= Lu Chao-Hsuan =

Taiwanese guitarist (1929-2017)

Lu Chao-Hsuan 吕昭炫 (Lǚ Zhāoxuàn) (6 November 1929 - 19 April 2017) was a guitar composer, performer and educator. He was born in Guishan District, Taoyuan and attended the 21st International Guitarist Symposium in Japan in 1962, where he performed “Hometown” and “Willow,” which later became his representative works. In 2000, he was appointed as an honorary consultant of the Taiwan Guitar Society and has become a highly representative figure in the field of guitar in Taiwan.

== Life ==
Lu Chao-Hsuan was born in Guishan, Taoyuan in 1929, and his family moved to Taipei when he was five. He began self-studying guitar in 1945 and started teaching guitar performance in 1948. In the same year, he published his first work “Late Spring Flower.” In 1962, he was invited to Tokyo, Japan to attend the 21st International Guitarist Symposium and performed “Hometown” and “Willow,” which have become two of his representative works. In 1966, his piece “Melancholy” was selected as the opening theme of the movie Outside the Window. Besides, Lu also composed commercial songs, and his varied repertoire came to increase his popularity

== Career ==
Throughout his career, Lu Chao-Hsuan remained active in composing, performing in concerts, and teaching guitar.
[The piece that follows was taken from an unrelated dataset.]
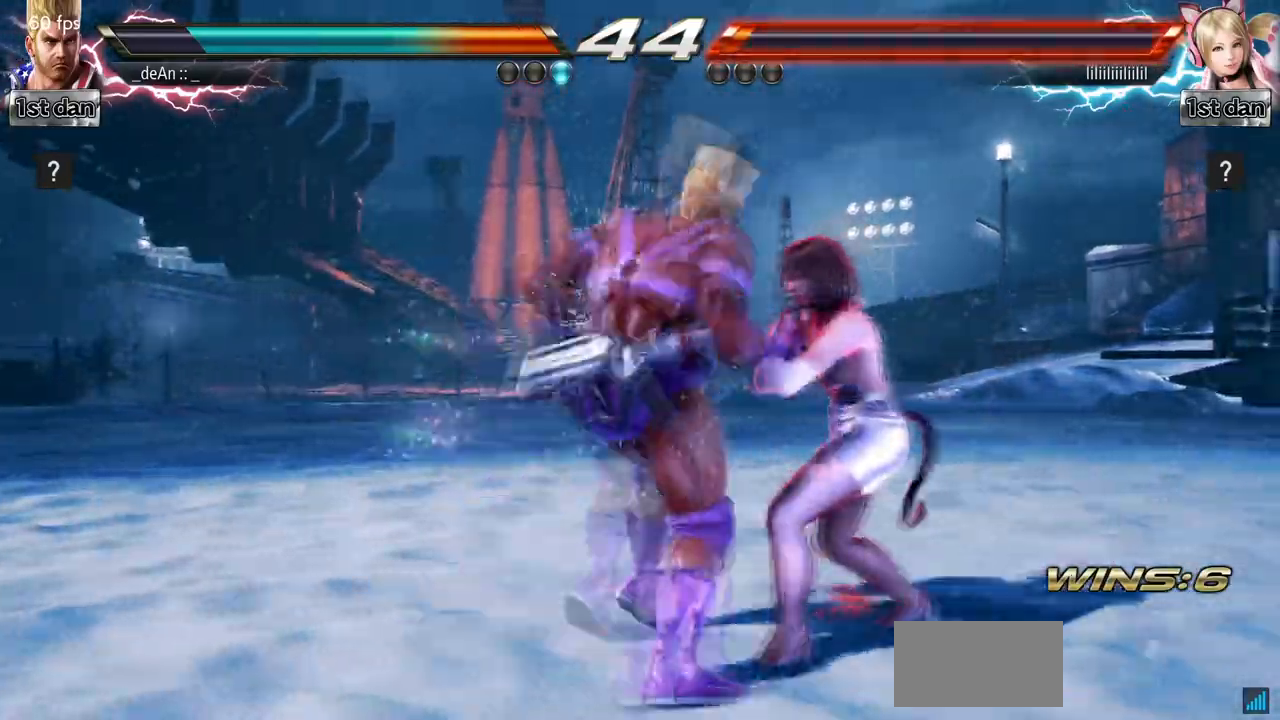
{"buttons": [], "left_stick": "left", "events": [[100, "SQUARE", "up"], [133, "SQUARE", "down"], [300, "SQUARE", "up"], [500, "left_stick", "left"]]}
In 2000, he was appointed as an honorary consultant of Taiwan Guitar Association. In 2001, his album Sunset by Riverbank: Taiwanese Guitar Poet Lu Chao-Hsuan Guitar Collection was nominated for the best classical music album at the Golden Melody Awards in the traditional and art music category. In 2005, he was included in the personages page of Enciclopedia de la guitarra (the Spanish guitar encyclopedia), becoming the first Taiwanese guitarist to be introduced in this encyclopedia.

Following his death in 2017, Evergreen Symphony Orchestra performed 'Song of Nature, Chant of Memory: Taiwan's Guitar Poet Lu Chao-Hsuan Guitar Works' at the National Theater and Concert Hall, Taipei in the next year to fulfil his wish to present his works with different music arrangements.

On November 26, 2022, the Taiwan Music Institute of the National Center for Traditional Arts held a memorial concert.